More than accounting
Last July Mckinsey published a useful little paper
on the changing relationship of intangible and tangible assets of digital
capital and how what was once a small minority of business activity are
becoming the rule in the digital economy.
The view being, we can see the rising importance of this shift in the recent
copyright battles between Internet and consumer-electronics companies and in
the major spending on patent portfolios.
Measuring the full impact of digital capital requires a new set of
management and financial lenses that incorporates your intangible assets such
as your designs, business models and brands.
This is echoed by the work that BCG have done and called out in
my Digital
Diamond Hunting post, digital capital has become a major contributing factor
in global economic growth. In some economies such as the UK, Sweden and Japan
spending on intangibles represents two-thirds of digital capital’s total value.
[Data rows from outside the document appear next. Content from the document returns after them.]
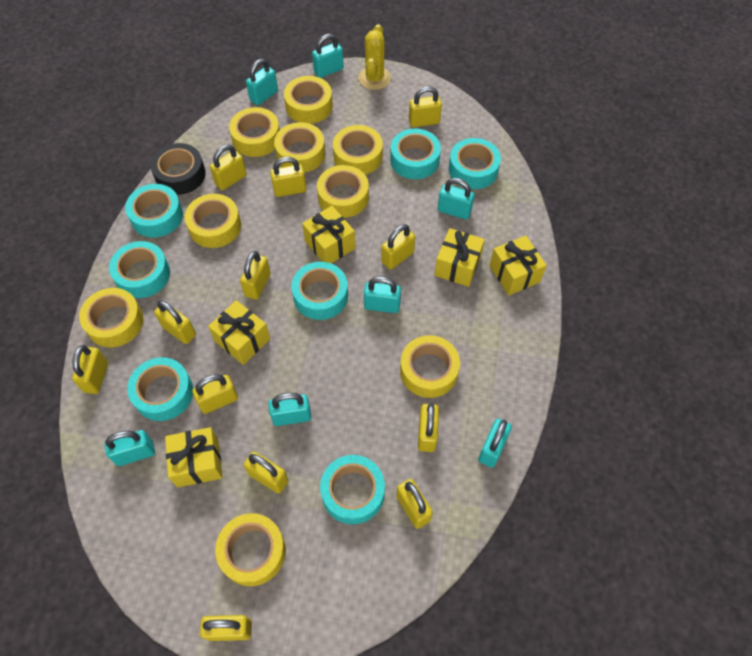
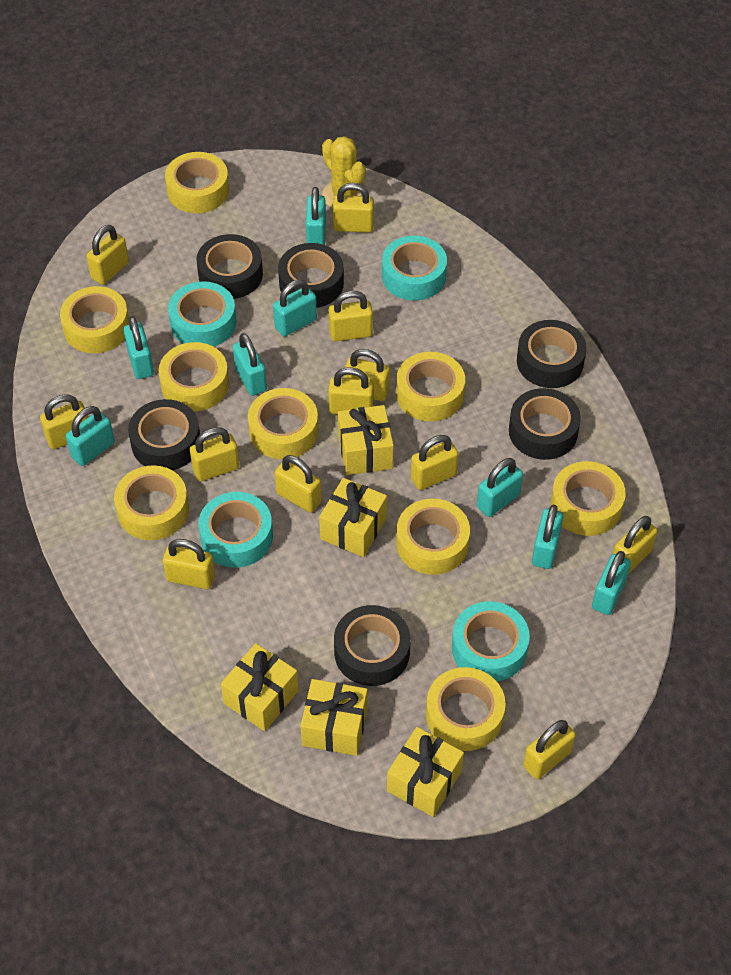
black tape: 1 -> 6
turquoise padlock: 7 -> 8
turquoise tape: 7 -> 4

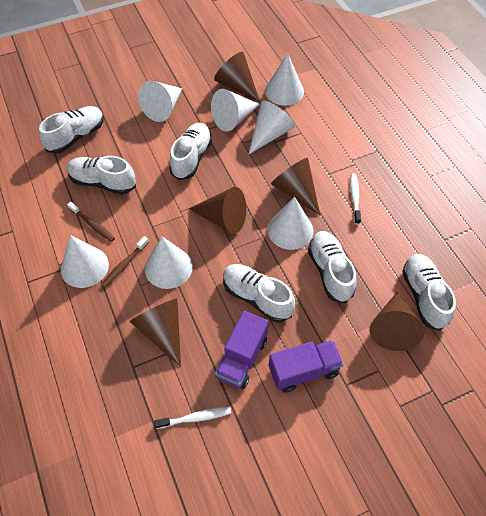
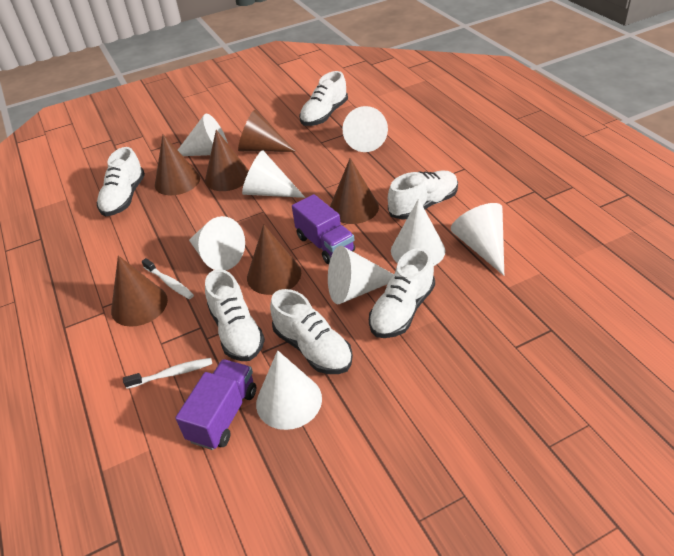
brown cone: 5 -> 6
brown toothbrush: 2 -> 0
white cone: 7 -> 8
According to BCG the digital economy is being driven, too,
by small – medium-sized businesses’ fast adoption of online commerce. These
companies are the backbone of the UK and they've taken to the internet economy,
creating a virtuous circle: more choice for consumers, more cash in the
marketplace and more promotion of the internet as the way to reach and engage.
Not all rosy
UK startups, have blazed a trail, but for the larger FTSE
100 enterprises things aren’t as rosy. With a market cap of over £1tn and
employing an estimated 6.5m people and only four chief technology officers
sitting on their boards, an indication of the low priority attached to digital
strategy.
With FTSE 100 companies far behind the public, small
businesses, startups and even governments in the digital race, there is growing
demand for them to be held to account. With various stakeholders considering
some form of Digital Performance ranking indicator to showcase this as a key
business metric, where companies with at least ten percent of revenues online
will be championed.
Want a playbook and fresh
approach?
For the laggards a useful methodology to consider is Max Kreijn’s Open Activation work on
how to evolve from enterprise to startup?" He’s done some fresh work and introduces 7 of
the many findings from the research that consolidates the method of Open
Activation. Collectively they provide an initial guide to how a large
enterprise can begin thinking, acting, and succeeding like a digital startup.
Check it out, as the importance of digital intangibles
continues to grow, we are increasingly going to see the need for these types of
fresh approaches where the Digital Davids transform the Enterprise Goliaths.